Better mobile eCommerce
Mobile ecommerce has taken off in the past few years, and contactless payment has recently led the way. Apple and Samsung introduced contactless pay on their mobile devices, bringing the reality of a cashless society one step closer. Digital AI assistants on mobile have the potential to take the promise of eCommerce, which is to simplify digital financial transactions, and make it an even more effortless process.
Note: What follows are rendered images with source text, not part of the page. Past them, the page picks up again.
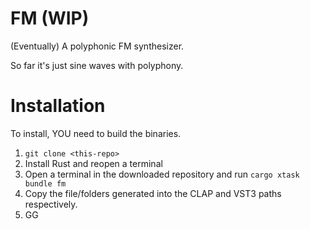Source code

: # FM (WIP)

(Eventually) A polyphonic FM synthesizer.

So far it's just sine waves with polyphony.

# Installation

To install, YOU need to build the binaries.

1. `git clone <this-repo>`
2. Install Rust and reopen a terminal
3. Open a terminal in the downloaded repository and run `cargo xtask bundle fm`
4. Copy the file/folders generated into the CLAP and VST3 paths respectively.
5. GG
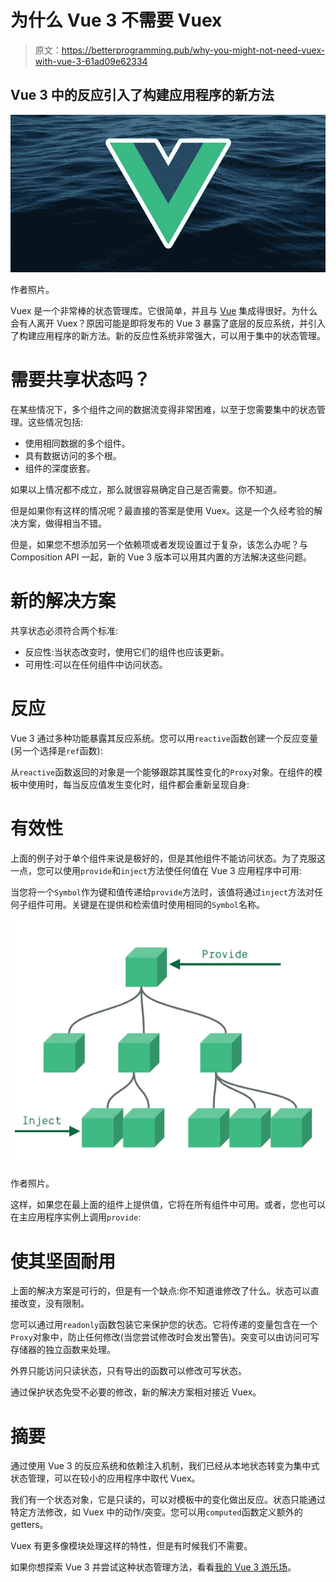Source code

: # 为什么 Vue 3 不需要 Vuex

> 原文：<https://betterprogramming.pub/why-you-might-not-need-vuex-with-vue-3-61ad09e62334>

## Vue 3 中的反应引入了构建应用程序的新方法

![](img/805144e547e0faa50b87cfbdb07cf6a6.png)

作者照片。

Vuex 是一个非常棒的状态管理库。它很简单，并且与 [Vue](https://vuejs.org/) 集成得很好。为什么会有人离开 Vuex？原因可能是即将发布的 Vue 3 暴露了底层的反应系统，并引入了构建应用程序的新方法。新的反应性系统非常强大，可以用于集中的状态管理。

# 需要共享状态吗？

在某些情况下，多个组件之间的数据流变得非常困难，以至于您需要集中的状态管理。这些情况包括:

*   使用相同数据的多个组件。
*   具有数据访问的多个根。
*   组件的深度嵌套。

如果以上情况都不成立，那么就很容易确定自己是否需要。你不知道。

但是如果你有这样的情况呢？最直接的答案是使用 Vuex。这是一个久经考验的解决方案，做得相当不错。

但是，如果您不想添加另一个依赖项或者发现设置过于复杂，该怎么办呢？与 Composition API 一起，新的 Vue 3 版本可以用其内置的方法解决这些问题。

# 新的解决方案

共享状态必须符合两个标准:

*   反应性:当状态改变时，使用它们的组件也应该更新。
*   可用性:可以在任何组件中访问状态。

# 反应

Vue 3 通过多种功能暴露其反应系统。您可以用`reactive`函数创建一个反应变量(另一个选择是`ref`函数):

从`reactive`函数返回的对象是一个能够跟踪其属性变化的`Proxy`对象。在组件的模板中使用时，每当反应值发生变化时，组件都会重新呈现自身:

# 有效性

上面的例子对于单个组件来说是极好的，但是其他组件不能访问状态。为了克服这一点，您可以使用`provide`和`inject`方法使任何值在 Vue 3 应用程序中可用:

当您将一个`Symbol`作为键和值传递给`provide`方法时，该值将通过`inject`方法对任何子组件可用。关键是在提供和检索值时使用相同的`Symbol`名称。

![](img/a3b6e5b0220d6bd114963acbf4b5bfbc.png)

作者照片。

这样，如果您在最上面的组件上提供值，它将在所有组件中可用。或者，您也可以在主应用程序实例上调用`provide`:

# 使其坚固耐用

上面的解决方案是可行的，但是有一个缺点:你不知道谁修改了什么。状态可以直接改变，没有限制。

您可以通过用`readonly`函数包装它来保护您的状态。它将传递的变量包含在一个`Proxy`对象中，防止任何修改(当您尝试修改时会发出警告)。突变可以由访问可写存储器的独立函数来处理。

外界只能访问只读状态，只有导出的函数可以修改可写状态。

通过保护状态免受不必要的修改，新的解决方案相对接近 Vuex。

# 摘要

通过使用 Vue 3 的反应系统和依赖注入机制，我们已经从本地状态转变为集中式状态管理，可以在较小的应用程序中取代 Vuex。

我们有一个状态对象，它是只读的，可以对模板中的变化做出反应。状态只能通过特定方法修改，如 Vuex 中的动作/突变。您可以用`computed`函数定义额外的 getters。

Vuex 有更多像模块处理这样的特性，但是有时候我们不需要。

如果你想探索 Vue 3 并尝试这种状态管理方法，看看[我的 Vue 3 游乐场](https://github.com/blacksonic/vue-3-playground)。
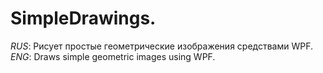 # SimpleDrawings.
<i>RUS</i>: Рисует простые геометрические изображения средствами WPF. <br/>
<i>ENG</i>: Draws simple geometric images using WPF.
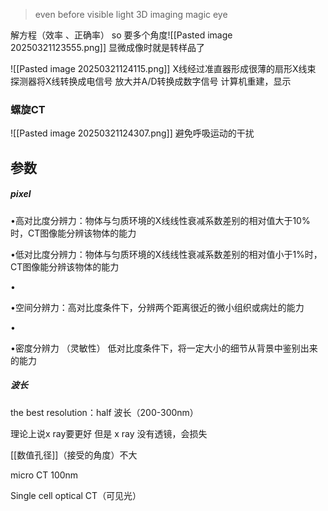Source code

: > even before visible light 3D imaging
> magic eye

解方程（效率 、正确率）
so 要多个角度![[Pasted image 20250321123555.png]]
显微成像时就是转样品了

![[Pasted image 20250321124115.png]]
X线经过准直器形成很薄的扇形X线束
探测器将X线转换成电信号
放大并A/D转换成数字信号
计算机重建，显示

### 螺旋CT
![[Pasted image 20250321124307.png]]
避免呼吸运动的干扰




## 参数
 
##### pixel

•高对比度分辨力：物体与匀质环境的X线线性衰减系数差别的相对值大于10%时，CT图像能分辨该物体的能力

•低对比度分辨力：物体与匀质环境的X线线性衰减系数差别的相对值小于1%时，CT图像能分辨该物体的能力

•

•空间分辨力：高对比度条件下，分辨两个距离很近的微小组织或病灶的能力

•

•密度分辨力 （灵敏性）
	低对比度条件下，将一定大小的细节从背景中鉴别出来的能力


##### 波长

the best resolution：half 波长（200-300nm）

理论上说x ray要更好
但是 x ray 没有透镜，会损失

[[数值孔径]]（接受的角度）不大

micro CT 100nm

Single cell optical CT（可见光）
A few brands have already begun using digital AI assistants to improve how customers make financial transactions. MasterCard recently announced the launch of a new chatbot for banks and merchants to help them build better mobile experiences for customers. Banks will able to use MasterCard’s chatbot, powered by artificial intelligence, to communicate with customers through text messaging and speech.
Perhaps the most exciting part of this is that chatbots can send customers offers based on their location data, and also send them advisory content to make better financial decisions. This is eCommerce, but taken to a whole new personable level that could only be achieved through artificial intelligence.
More human and personable mobile marketing
Perhaps the most exciting aspect of artificial intelligence is the potential to make marketing a far more human experience – even if it is only an imitation. With the rise of ad blockers on mobile devices, you could argue that mobile marketing has increasingly become intrusive, unengaging and, most worryingly of all, unwanted.
When artificial intelligence reaches a point where digital assistants can imitate human language and form coherent conversations, it could fundamentally transform mobile brand experiences and consumer behaviour. Signal Pepsodent, a Unilever-owned oral brand, developed a chatbot on Facebook, to encourage kids to brush their teeth. The basic premise is that kids will receive a tailored experience based on the answers they give to chatbots’ questions, and the episodes will be shown on their phone at a time of their choosing.
The above example only touches the surface of how digital AI assistants like chatbots and other AI apps within smartphones can make mobile marketing more human. In essence, digital AI assistants could replicate the same experiences consumers have in store when they speak to a shop assistant, financial advisor or travel agent, only they would be having a conversation with their mobile phone.
However, there will be concerns around the misuse of these technologies. For example, Amazon Echo is a cloud-based AI assistant for your home that listens to conversations using sophisticated microphone technology, and acts accordingly when asked a question or given a command. Not surprisingly, privacy watchdogs have voiced concerns that devices like Amazon Echo could eavesdrop on and record our conversations. Amazon has assured consumers that this will not be the case and developers of digital AI assistants will need to follow Amazon’s example and ensure consumers’ privacy is never at stake.
All of the above may sound like science fiction, but just 10 years ago, it was hard to imagine that our mobile phones would take on the roles of a video player, radio and mini-computer simultaneously. Technology has made mobile marketing more advanced than ever before, allowing brands to create apps and analyse reams of data. Artificial intelligence is the next stage in transforming marketing as our mobiles become more than just devices, but an extension of the interactions we have with people, brands and businesses, and the environment around us.